Banyak pihak menilai adanya kebutuhan yang mendesak akan kebijakan dan strategi pengembangan Industri Mikro dan Kecil (IMK) agar bisa “naik kelas”. Harapannya adalah IMK “naik kelas” mengisi hollow middle dalam struktur industri nasional. Saat ini jumlah IMK-nya mendominasi (90 persen dari jumlah industri di Indonesia) tetapi produktivitasnya rendah. Sehingga belum mampu menjadi penyokong industri besar dalam akselerasi pertumbuhan ekonomi dan ekspor Indonesia. Produktivitas IMK secara umum masih rendah, yang disebabkan oleh terbatasnya akses permodalan, pemasaran, bahan baku, dan kemitraan usaha. IMK juga belum menerapkan tata kelola dan standardisasi produk yang baik, selain memiliki kemampuan inovasi dan pengembangan teknologi produk, kewirausahaan, serta akses input produksi yang terbatas. Hanya sebagian kecil juga IMK yang telah terhubung dengan pasar ekspor, baik langsung maupun tidak langsung.

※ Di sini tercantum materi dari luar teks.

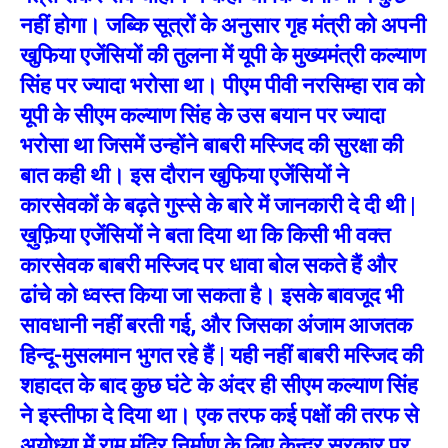
नहीं होगा। जब्कि सूत्रों के अनुसार गृह मंत्री को अपनी
खुफिया एजेंसियों की तुलना में यूपी के मुख्यमंत्री कल्याण
सिंह पर ज्यादा भरोसा था। पीएम पीवी नरसिम्हा राव को
यूपी के सीएम कल्याण सिंह के उस बयान पर ज्यादा
भरोसा था जिसमें उन्होंने बाबरी मस्जिद की सुरक्षा की
बात कही थी। इस दौरान खुफिया एजेंसियों ने
कारसेवकों के बढ़ते गुस्से के बारे में जानकारी दे दी थी |
ख़ुफ़िया एजेंसियों ने बता दिया था कि किसी भी वक्त
कारसेवक बाबरी मस्जिद पर धावा बोल सकते हैं और
ढांचे को ध्वस्त किया जा सकता है। इसके बावजूद भी
सावधानी नहीं बरती गई, और जिसका अंजाम आजतक
हिन्दू-मुसलमान भुगत रहे हैं | यही नहीं बाबरी मस्जिद की
शहादत के बाद कुछ घंटे के अंदर ही सीएम कल्याण सिंह
ने इस्तीफा दे दिया था। एक तरफ कई पक्षों की तरफ से
अयोध्या में राम मंदिर निर्माण के लिए केन्द्र सरकार पर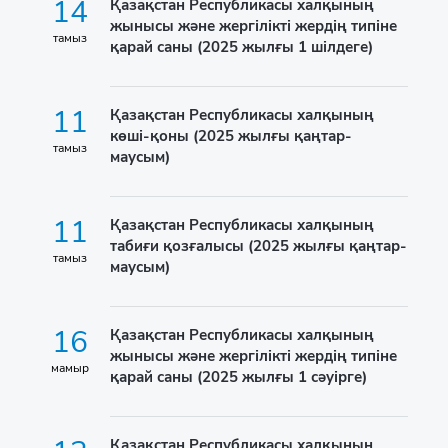
14
Қазақстан Республикасы халқының
жынысы және жергілікті жердің типіне
тамыз
қарай саны (2025 жылғы 1 шілдеге)
11
Қазақстан Республикасы халқының
көші-қоны (2025 жылғы қаңтар-
тамыз
маусым)
11
Қазақстан Республикасы халқының
табиғи қозғалысы (2025 жылғы қаңтар-
тамыз
маусым)
16
Қазақстан Республикасы халқының
жынысы және жергілікті жердің типіне
мамыр
қарай саны (2025 жылғы 1 сәуірге)
Қазақстан Республикасы халқының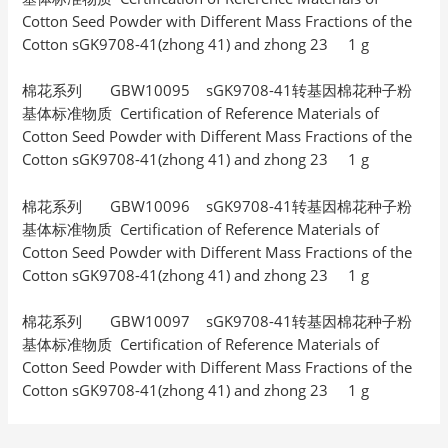
Cotton Seed Powder with Different Mass Fractions of the
Cotton sGK9708-41(zhong 41) and zhong 23 1 g
棉花系列 GBW10095 sGK9708-41转基因棉花种子粉
基体标准物质 Certification of Reference Materials of
Cotton Seed Powder with Different Mass Fractions of the
Cotton sGK9708-41(zhong 41) and zhong 23 1 g
棉花系列 GBW10096 sGK9708-41转基因棉花种子粉
基体标准物质 Certification of Reference Materials of
Cotton Seed Powder with Different Mass Fractions of the
Cotton sGK9708-41(zhong 41) and zhong 23 1 g
棉花系列 GBW10097 sGK9708-41转基因棉花种子粉
基体标准物质 Certification of Reference Materials of
Cotton Seed Powder with Different Mass Fractions of the
Cotton sGK9708-41(zhong 41) and zhong 23 1 g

Kendala-kendala ini menyulitkan industri skala mikro untuk naik kelas ke kecil, apalagi menuju skala industri besar/sedang. Pasca Covid-19, IMK juga akan dihadapkan pada tren digitalisasi yang semakin cepat dan prospek pemulihan yang diwarnai dengan praktik-praktik industri hijau, serta tuntutan produktivitas yang lebih tinggi. Berbagai upaya pemerintah dalam mendorong pengembangan IMK belum optimal, sehingga diperlukan alternatif gagasan, praktik baik, serta model-model pengembangan bagi IMK untuk lebih produktif dan mendorong tumbuhnya IMK-IMK baru yang berdaya saing.
Kata Kunci
Industri mikro dan kecil, "naik kelas", produktivitas, akses bahan baku-permodalan-pemasaran, kemitraan usaha, tata kelola dan standardisasi, inovasi, kewirausahaan, ekspor.